// Copyright (c) .NET Foundation and Contributors (https://dotnetfoundation.org/ & https://stride3d.net) and Silicon Studio Corp. (https://www.siliconstudio.co.jp)
// Distributed under the MIT license. See the LICENSE.md file in the project root for more information.

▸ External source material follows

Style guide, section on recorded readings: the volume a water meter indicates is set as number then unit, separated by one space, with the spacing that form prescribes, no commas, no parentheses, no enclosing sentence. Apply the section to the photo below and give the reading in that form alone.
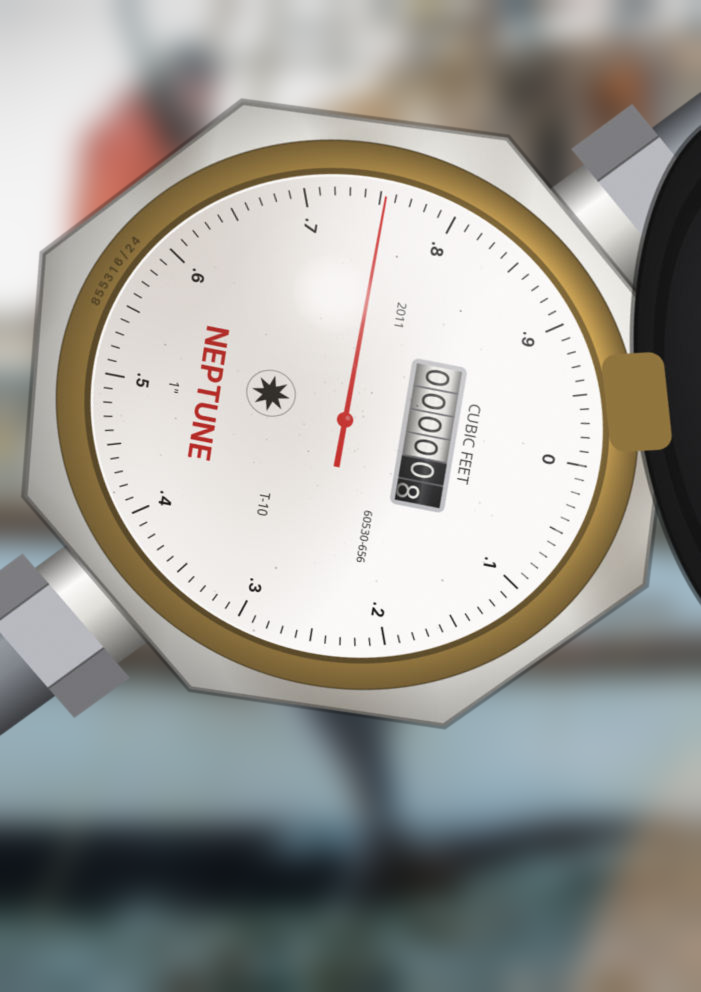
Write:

namespace Stride.Rendering.Images
{
    /// <summary>
    /// The second pass of a shader performing Lambertian pre-filtering using Spherical Harmonics
    /// </summary>
    shader LambertianPrefilteringSHPass2<int TSize, int THarmonicsOrder> : SphericalHarmonicsBase<THarmonicsOrder>, ComputeShaderBase, Texturing, Math
    {    
        // the input buffer containing SH coefficients summed up along rows.
        Buffer<float4> InputBuffer;

        // the output buffer containing the final SH coefficients.
        RWBuffer<float4> OutputBuffer;

        // Shared memory for reducing SH-Basis coefficients
        groupshared float4 PartialSHCoeffs[TSize];

        // Reduce (sums) the SH coefficients along the columns
        override void Compute()
        {
            int coeffId = streams.GroupId.z;
            int threadId = streams.GroupThreadId.x;
            int groupId = streams.GroupId.x + streams.ThreadGroupCount.x * streams.GroupId.y;

	        // Store in shared memory
	        PartialSHCoeffs[threadId] = InputBuffer[coeffId + CoefficientsCount * (threadId + TSize * groupId)];
	        GroupMemoryBarrierWithGroupSync();
            
	        // Sum the coefficients
            for(int s = TSize / 2; s > 0; s >>= 1) 
            {
		        if(threadId < s)
			        PartialSHCoeffs[threadId] += PartialSHCoeffs[threadId + s];

		        GroupMemoryBarrierWithGroupSync();
	        }

	        // Have the first thread write out to the output buffer
	        if (IsFirstThreadOfGroup())
	        {
		        OutputBuffer[coeffId + CoefficientsCount * groupId] = PartialSHCoeffs[0];
	        }
        }
    };
}